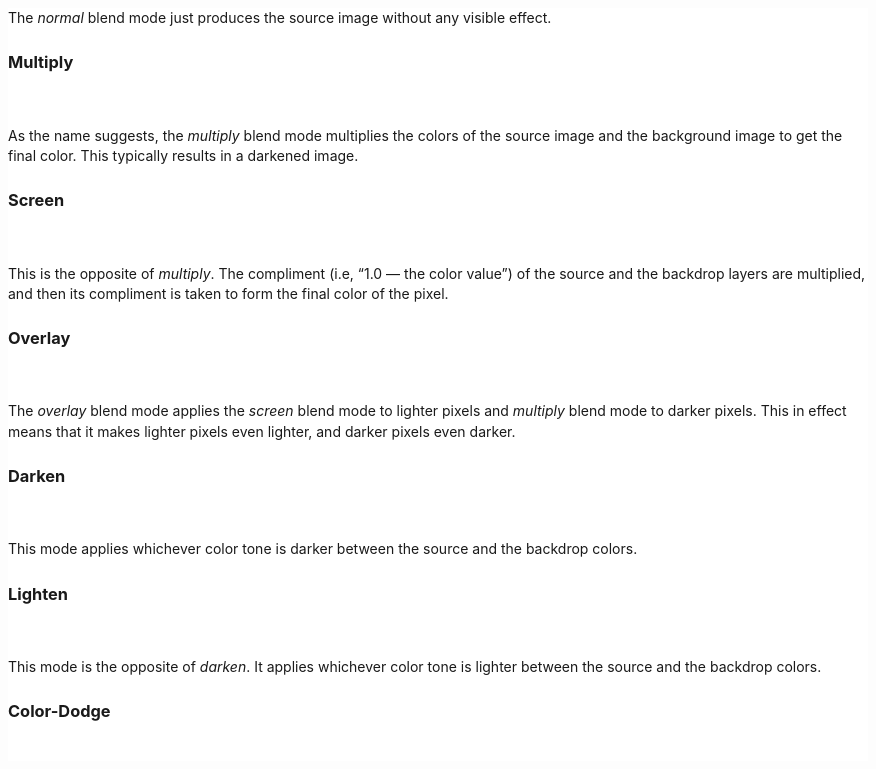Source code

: The _normal_ blend mode just produces the source image without any visible effect.

### Multiply

<figure class="figure">
	<img src="{{ page.id }}/images/blendmode_multiply.jpg" alt="" class="figure__media">
</figure>

As the name suggests, the _multiply_ blend mode multiplies the colors of the source image and the background image to get the final color. This typically results in a darkened image.

### Screen

<figure class="figure">
	<img src="{{ page.id }}/images/blendmode_screen.jpg" alt="" class="figure__media">
</figure>

This is the opposite of _multiply_. The compliment (i.e, “1.0 — the color value”) of the source and the backdrop layers are multiplied, and then its compliment is taken to form the final color of the pixel.

### Overlay

<figure class="figure">
	<img src="{{ page.id }}/images/blendmode_overlay.jpg" alt="" class="figure__media">
</figure>

The _overlay_ blend mode applies the _screen_ blend mode to lighter pixels and _multiply_ blend mode to darker pixels. This in effect means that it makes lighter pixels even lighter, and darker pixels even darker.

### Darken

<figure class="figure">
	<img src="{{ page.id }}/images/blendmode_darken.jpg" alt="" class="figure__media">
</figure>

This mode applies whichever color tone is darker between the source and the backdrop colors.

### Lighten

<figure class="figure">
	<img src="{{ page.id }}/images/blendmode_lighten.jpg" alt="" class="figure__media">
</figure>

This mode is the opposite of _darken_. It applies whichever color tone is lighter between the source and the backdrop colors.

### Color-Dodge

<figure class="figure">
	<img src="{{ page.id }}/images/blendmode_colordodge.jpg" alt="" class="figure__media">
</figure>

━━━━━━

→ Exercise directions
Please go through the listing and return each line that has "colors" in it.

→ Response to this task
As the name suggests, the _multiply_ blend mode multiplies the colors of the source image and the background image to get the final color. This typically results in a darkened image.
This mode applies whichever color tone is darker between the source and the backdrop colors.
This mode is the opposite of _darken_. It applies whichever color tone is lighter between the source and the backdrop colors.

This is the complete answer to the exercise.